Citicorp issued $350 million of preferred stock on Monday, taking advantage of low interest rates to increase its capital.

The 14 million shares of noncumulative depositary perpetual preferred stock were offered through underwriters led by Merrill Lynch & Co.

The dividend yield is 7.50%, a half percentage point lower than Citicorp paid on a preferred stock issue in May.

The reduced borrowing cost was attributed to lower long-term interest rates, on which preferred stock dividend yields are based. Improved credit ratings for Citicorp were also cited.

In July, Moody's Investors Service upgraded Citicorp's noncumulative preferred stock to an investment-grade Baa3 from a junk rating of Ba2.

Capital raising has been an important part of Citicorp's blueprint for recovery. The bank has issued $675 million of preferred stock this year and $1.5 billion of subordinated debt, according to Securities Data Co.

Citicorp has mainly used proceeds from the subordinated debt offerings - which can be used to beef up Tier 2 capital - to refinance higher-cost issues.

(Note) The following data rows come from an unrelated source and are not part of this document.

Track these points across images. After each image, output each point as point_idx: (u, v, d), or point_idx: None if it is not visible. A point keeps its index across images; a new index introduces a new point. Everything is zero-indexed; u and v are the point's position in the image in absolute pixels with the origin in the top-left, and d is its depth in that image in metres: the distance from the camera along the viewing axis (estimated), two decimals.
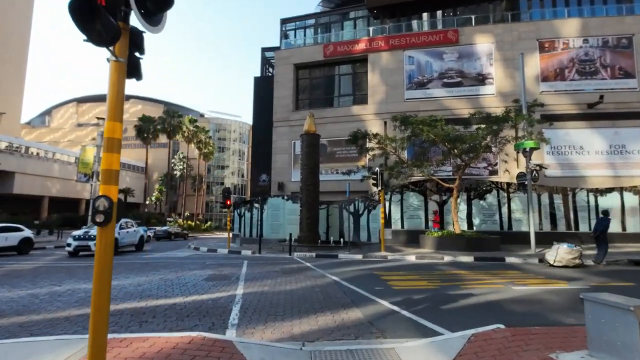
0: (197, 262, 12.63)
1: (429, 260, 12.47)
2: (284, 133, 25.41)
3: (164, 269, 10.60)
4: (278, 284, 7.69)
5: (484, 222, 17.00)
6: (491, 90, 22.27)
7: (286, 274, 9.26)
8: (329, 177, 23.91)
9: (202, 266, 11.24)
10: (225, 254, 16.52)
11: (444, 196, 17.68)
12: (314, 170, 18.29)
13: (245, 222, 21.95)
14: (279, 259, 13.63)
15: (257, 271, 9.90)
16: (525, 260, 11.95)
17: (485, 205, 17.11)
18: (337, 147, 24.28)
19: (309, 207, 17.84)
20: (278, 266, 11.06)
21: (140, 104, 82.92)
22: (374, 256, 13.47)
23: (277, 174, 25.34)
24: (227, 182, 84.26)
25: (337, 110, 24.92)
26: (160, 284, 7.86)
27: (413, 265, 11.36)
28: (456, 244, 13.92)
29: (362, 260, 12.70)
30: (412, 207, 17.94)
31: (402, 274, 9.31)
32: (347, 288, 7.19)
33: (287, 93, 25.83)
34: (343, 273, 9.35)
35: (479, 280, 8.23)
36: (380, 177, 13.99)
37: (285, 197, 20.82)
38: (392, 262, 12.23)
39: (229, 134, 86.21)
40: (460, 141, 13.73)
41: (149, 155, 75.99)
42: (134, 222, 19.27)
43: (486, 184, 17.26)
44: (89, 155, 26.07)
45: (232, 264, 11.86)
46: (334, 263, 11.96)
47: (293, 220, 19.65)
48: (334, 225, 20.12)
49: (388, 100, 23.42)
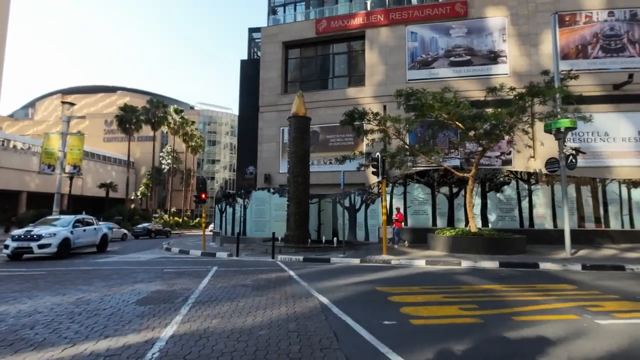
0: (154, 269, 10.05)
1: (443, 267, 9.99)
2: (271, 119, 22.74)
3: (101, 281, 8.02)
4: (237, 313, 5.16)
5: (501, 218, 14.56)
6: (504, 69, 19.78)
7: (257, 291, 6.72)
8: (322, 167, 21.35)
9: (154, 276, 8.67)
10: (197, 256, 13.97)
11: (454, 188, 15.20)
12: (303, 158, 15.73)
13: (227, 218, 19.37)
14: (258, 264, 11.10)
15: (220, 285, 7.36)
16: (564, 267, 9.52)
17: (502, 199, 14.66)
18: (331, 134, 21.69)
19: (298, 201, 15.30)
20: (251, 276, 8.51)
21: (128, 96, 79.52)
22: (374, 260, 10.98)
23: (263, 165, 22.70)
24: (218, 177, 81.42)
25: (330, 93, 22.27)
26: (64, 311, 5.30)
27: (426, 274, 8.87)
28: (473, 246, 11.48)
29: (359, 267, 10.20)
30: (417, 201, 15.45)
31: (417, 290, 6.81)
32: (341, 323, 4.68)
33: (275, 75, 23.11)
34: (335, 289, 6.84)
35: (529, 302, 5.76)
36: (382, 164, 11.47)
37: (272, 190, 18.25)
38: (397, 269, 9.73)
39: (219, 127, 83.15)
40: (481, 120, 11.23)
41: (137, 149, 73.19)
42: (94, 219, 16.59)
43: (504, 173, 14.81)
44: (53, 143, 23.21)
45: (195, 272, 9.29)
46: (325, 271, 9.45)
47: (280, 217, 17.14)
48: (327, 222, 17.61)
49: (388, 82, 20.84)
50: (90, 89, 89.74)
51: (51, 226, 14.04)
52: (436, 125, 13.22)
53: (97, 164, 61.11)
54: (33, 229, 13.30)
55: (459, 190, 15.11)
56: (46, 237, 12.91)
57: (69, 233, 13.92)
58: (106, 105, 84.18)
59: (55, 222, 14.65)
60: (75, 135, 24.05)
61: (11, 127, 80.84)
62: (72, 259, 13.00)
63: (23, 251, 12.61)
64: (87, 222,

The bank wants to increase its capital ratios to levels closer to those of its peers. Citicorp had a 5.65% Tier 1 capital ratio in the second quarter; the average for money-center banks tracked by First Boston Corp. was 8.91%.

Adding to Tier 1 Ratio

Monday's issue will add approximately 17 basis points to the Tier 1 capital ratio, said a Citicorp official. Chairman John Reed has said publicly that the bank wants the Tier 1 ratio to reach 6% by yearend, up from 4.90% at yearend 1992.

Management is also aiming to raise the debt ratings of the subsidiary Citibank into the double-A levels, from the current single-A levels.

The preferred stock issued Monday is not callable for five years and is rated BBB-minus by Standard & Poor's Corp.